[OBJECTIVE]: Please recast every line of all the records below as a single numbered list, leaving out any blank lines.

(Dataset records)
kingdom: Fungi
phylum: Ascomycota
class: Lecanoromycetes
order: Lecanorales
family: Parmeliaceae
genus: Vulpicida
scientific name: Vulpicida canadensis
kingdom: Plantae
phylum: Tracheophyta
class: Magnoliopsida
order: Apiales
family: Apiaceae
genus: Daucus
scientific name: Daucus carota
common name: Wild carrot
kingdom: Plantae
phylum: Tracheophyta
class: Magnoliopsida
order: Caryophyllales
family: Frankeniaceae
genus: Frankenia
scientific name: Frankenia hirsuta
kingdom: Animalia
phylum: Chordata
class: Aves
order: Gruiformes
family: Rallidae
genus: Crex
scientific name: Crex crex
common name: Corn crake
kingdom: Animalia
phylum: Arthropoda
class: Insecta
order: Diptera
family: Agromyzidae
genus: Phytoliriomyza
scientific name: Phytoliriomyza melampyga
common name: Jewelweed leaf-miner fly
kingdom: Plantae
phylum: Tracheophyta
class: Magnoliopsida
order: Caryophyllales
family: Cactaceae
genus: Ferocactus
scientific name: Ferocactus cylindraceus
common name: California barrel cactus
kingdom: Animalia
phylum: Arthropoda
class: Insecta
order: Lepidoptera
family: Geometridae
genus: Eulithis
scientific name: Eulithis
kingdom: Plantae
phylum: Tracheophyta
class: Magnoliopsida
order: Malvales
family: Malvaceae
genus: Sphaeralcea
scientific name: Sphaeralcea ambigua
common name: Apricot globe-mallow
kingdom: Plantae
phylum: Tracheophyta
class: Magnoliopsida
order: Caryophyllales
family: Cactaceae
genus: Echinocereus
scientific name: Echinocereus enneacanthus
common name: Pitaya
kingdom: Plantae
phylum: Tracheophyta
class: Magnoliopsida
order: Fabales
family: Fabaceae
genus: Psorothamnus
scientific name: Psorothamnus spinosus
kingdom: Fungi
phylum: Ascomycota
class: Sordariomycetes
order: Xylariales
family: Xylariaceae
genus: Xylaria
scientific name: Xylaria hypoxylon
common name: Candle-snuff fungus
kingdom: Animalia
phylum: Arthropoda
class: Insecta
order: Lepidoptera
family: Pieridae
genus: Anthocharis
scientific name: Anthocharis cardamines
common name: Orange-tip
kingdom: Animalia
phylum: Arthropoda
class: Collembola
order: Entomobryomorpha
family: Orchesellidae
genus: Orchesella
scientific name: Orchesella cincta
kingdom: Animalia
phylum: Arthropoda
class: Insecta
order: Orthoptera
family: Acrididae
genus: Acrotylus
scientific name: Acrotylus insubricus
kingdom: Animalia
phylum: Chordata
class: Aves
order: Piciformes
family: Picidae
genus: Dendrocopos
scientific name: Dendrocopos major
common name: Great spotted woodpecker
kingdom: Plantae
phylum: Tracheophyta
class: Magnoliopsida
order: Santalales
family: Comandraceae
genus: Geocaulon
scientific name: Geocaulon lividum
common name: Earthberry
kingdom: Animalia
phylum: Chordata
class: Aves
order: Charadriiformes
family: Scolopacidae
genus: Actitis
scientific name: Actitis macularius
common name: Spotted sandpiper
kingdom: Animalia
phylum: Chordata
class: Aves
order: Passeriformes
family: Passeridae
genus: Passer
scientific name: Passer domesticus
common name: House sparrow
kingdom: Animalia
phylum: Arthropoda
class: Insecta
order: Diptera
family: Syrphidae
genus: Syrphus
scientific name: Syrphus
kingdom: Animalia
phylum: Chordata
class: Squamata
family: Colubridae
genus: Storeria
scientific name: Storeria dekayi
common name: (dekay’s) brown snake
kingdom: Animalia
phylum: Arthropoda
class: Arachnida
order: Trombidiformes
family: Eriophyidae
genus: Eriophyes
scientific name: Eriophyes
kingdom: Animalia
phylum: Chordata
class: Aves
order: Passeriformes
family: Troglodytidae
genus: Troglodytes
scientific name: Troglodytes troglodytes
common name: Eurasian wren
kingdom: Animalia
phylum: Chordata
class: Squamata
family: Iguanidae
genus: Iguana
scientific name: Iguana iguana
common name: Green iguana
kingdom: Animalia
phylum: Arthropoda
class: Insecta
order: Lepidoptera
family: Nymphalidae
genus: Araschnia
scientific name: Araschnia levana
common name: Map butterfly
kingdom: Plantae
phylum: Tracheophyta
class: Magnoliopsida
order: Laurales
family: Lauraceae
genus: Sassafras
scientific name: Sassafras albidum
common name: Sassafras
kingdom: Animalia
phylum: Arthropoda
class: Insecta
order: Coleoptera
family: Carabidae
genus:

[EXERCISE OUTPUT]:
1. kingdom: Fungi
2. phylum: Ascomycota
3. class: Lecanoromycetes
4. order: Lecanorales
5. family: Parmeliaceae
6. genus: Vulpicida
7. scientific name: Vulpicida canadensis
8. kingdom: Plantae
9. phylum: Tracheophyta
10. class: Magnoliopsida
11. order: Apiales
12. family: Apiaceae
13. genus: Daucus
14. scientific name: Daucus carota
15. common name: Wild carrot
16. kingdom: Plantae
17. phylum: Tracheophyta
18. class: Magnoliopsida
19. order: Caryophyllales
20. family: Frankeniaceae
21. genus: Frankenia
22. scientific name: Frankenia hirsuta
23. kingdom: Animalia
24. phylum: Chordata
25. class: Aves
26. order: Gruiformes
27. family: Rallidae
28. genus: Crex
29. scientific name: Crex crex
30. common name: Corn crake
31. kingdom: Animalia
32. phylum: Arthropoda
33. class: Insecta
34. order: Diptera
35. family: Agromyzidae
36. genus: Phytoliriomyza
37. scientific name: Phytoliriomyza melampyga
38. common name: Jewelweed leaf-miner fly
39. kingdom: Plantae
40. phylum: Tracheophyta
41. class: Magnoliopsida
42. order: Caryophyllales
43. family: Cactaceae
44. genus: Ferocactus
45. scientific name: Ferocactus cylindraceus
46. common name: California barrel cactus
47. kingdom: Animalia
48. phylum: Arthropoda
49. class: Insecta
50. order: Lepidoptera
51. family: Geometridae
52. genus: Eulithis
53. scientific name: Eulithis
54. kingdom: Plantae
55. phylum: Tracheophyta
56. class: Magnoliopsida
57. order: Malvales
58. family: Malvaceae
59. genus: Sphaeralcea
60. scientific name: Sphaeralcea ambigua
61. common name: Apricot globe-mallow
62. kingdom: Plantae
63. phylum: Tracheophyta
64. class: Magnoliopsida
65. order: Caryophyllales
66. family: Cactaceae
67. genus: Echinocereus
68. scientific name: Echinocereus enneacanthus
69. common name: Pitaya
70. kingdom: Plantae
71. phylum: Tracheophyta
72. class: Magnoliopsida
73. order: Fabales
74. family: Fabaceae
75. genus: Psorothamnus
76. scientific name: Psorothamnus spinosus
77. kingdom: Fungi
78. phylum: Ascomycota
79. class: Sordariomycetes
80. order: Xylariales
81. family: Xylariaceae
82. genus: Xylaria
83. scientific name: Xylaria hypoxylon
84. common name: Candle-snuff fungus
85. kingdom: Animalia
86. phylum: Arthropoda
87. class: Insecta
88. order: Lepidoptera
89. family: Pieridae
90. genus: Anthocharis
91. scientific name: Anthocharis cardamines
92. common name: Orange-tip
93. kingdom: Animalia
94. phylum: Arthropoda
95. class: Collembola
96. order: Entomobryomorpha
97. family: Orchesellidae
98. genus: Orchesella
99. scientific name: Orchesella cincta
100. kingdom: Animalia
101. phylum: Arthropoda
102. class: Insecta
103. order: Orthoptera
104. family: Acrididae
105. genus: Acrotylus
106. scientific name: Acrotylus insubricus
107. kingdom: Animalia
108. phylum: Chordata
109. class: Aves
110. order: Piciformes
111. family: Picidae
112. genus: Dendrocopos
113. scientific name: Dendrocopos major
114. common name: Great spotted woodpecker
115. kingdom: Plantae
116. phylum: Tracheophyta
117. class: Magnoliopsida
118. order: Santalales
119. family: Comandraceae
120. genus: Geocaulon
121. scientific name: Geocaulon lividum
122. common name: Earthberry
123. kingdom: Animalia
124. phylum: Chordata
125. class: Aves
126. order: Charadriiformes
127. family: Scolopacidae
128. genus: Actitis
129. scientific name: Actitis macularius
130. common name: Spotted sandpiper
131. kingdom: Animalia
132. phylum: Chordata
133. class: Aves
134. order: Passeriformes
135. family: Passeridae
136. genus: Passer
137. scientific name: Passer domesticus
138. common name: House sparrow
139. kingdom: Animalia
140. phylum: Arthropoda
141. class: Insecta
142. order: Diptera
143. family: Syrphidae
144. genus: Syrphus
145. scientific name: Syrphus
146. kingdom: Animalia
147. phylum: Chordata
148. class: Squamata
149. family: Colubridae
150. genus: Storeria
151. scientific name: Storeria dekayi
152. common name: (dekay’s) brown snake
153. kingdom: Animalia
154. phylum: Arthropoda
155. class: Arachnida
156. order: Trombidiformes
157. family: Eriophyidae
158. genus: Eriophyes
159. scientific name: Eriophyes
160. kingdom: Animalia
161. phylum: Chordata
162. class: Aves
163. order: Passeriformes
164. family: Troglodytidae
165. genus: Troglodytes
166. scientific name: Troglodytes troglodytes
167. common name: Eurasian wren
168. kingdom: Animalia
169. phylum: Chordata
170. class: Squamata
171. family: Iguanidae
172. genus: Iguana
173. scientific name: Iguana iguana
174. common name: Green iguana
175. kingdom: Animalia
176. phylum: Arthropoda
177. class: Insecta
178. order: Lepidoptera
179. family: Nymphalidae
180. genus: Araschnia
181. scientific name: Araschnia levana
182. common name: Map butterfly
183. kingdom: Plantae
184. phylum: Tracheophyta
185. class: Magnoliopsida
186. order: Laurales
187. family: Lauraceae
188. genus: Sassafras
189. scientific name: Sassafras albidum
190. common name: Sassafras
191. kingdom: Animalia
192. phylum: Arthropoda
193. class: Insecta
194. order: Coleoptera
195. family: Carabidae
196. genus:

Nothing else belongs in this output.